INSTRUCTION
Answer these from the passage on Naomi and Ruth below:
1. What did Boaz allow Ruth to do in his field?
2. What kind of marriage did Naomi want to secure for Ruth?
3. Which verse is cited for Naomi's bitterness when she returned to Bethlehem?

** Begin SUPPLIED PASSAGE **

Match Maker. Ruth’s mother-in-law, Naomi was determined to find a husband for her Moabite daughter-in-law. Although earlier she had expressed her bitterness when she returned to Bethlehem (Ruth 1:20), she gained some hope when she learned that Ruth had come in contact with one of their relatives by the name of Boaz. He had shown kindness to her in allowing her to glean grain from his field. He even invited her to have lunch with him and his employees.

Bewildered. Confused by his slowness to take action toward Ruth, Naomi became very pragmatic and took matters into her own hands rather than wait for God to work on Boaz’a heart. She wanted to secure a husband for Ruth through a “levirate marriage” (Deuteronomy 25:5-9). Naomi was doing what was right in her own eyes as other people were doing at that time (See Judges 21:15). But the end doesn’t justify the means (Romans 3:8). Christians must do God’s work God’s way (2 Timothy 2:5). Are you doing things your way or God’s way? His ways are so much better than ours. Read Isaiah 55:8, 9.

** End SUPPLIED PASSAGE **
** Begin DATASET CONTENT **

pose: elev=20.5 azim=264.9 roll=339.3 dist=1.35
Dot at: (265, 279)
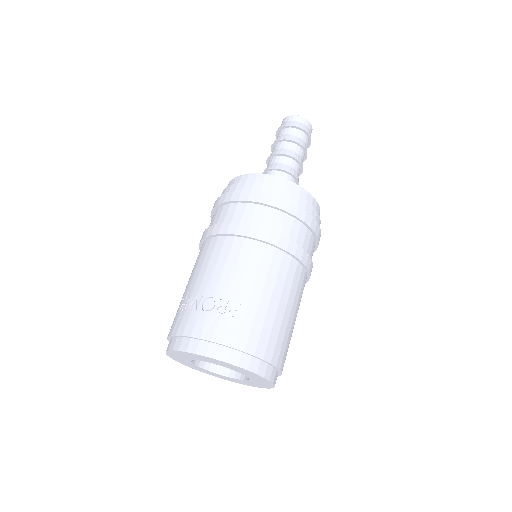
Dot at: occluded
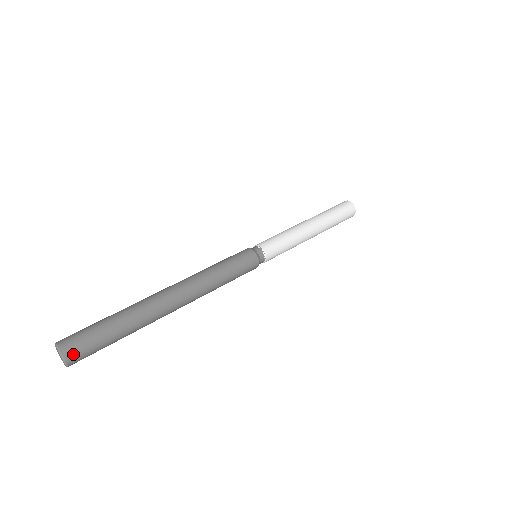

** End DATASET CONTENT **

EXPECTED ANSWER
1. Glean grain.
2. A levirate marriage.
3. Ruth 1:20.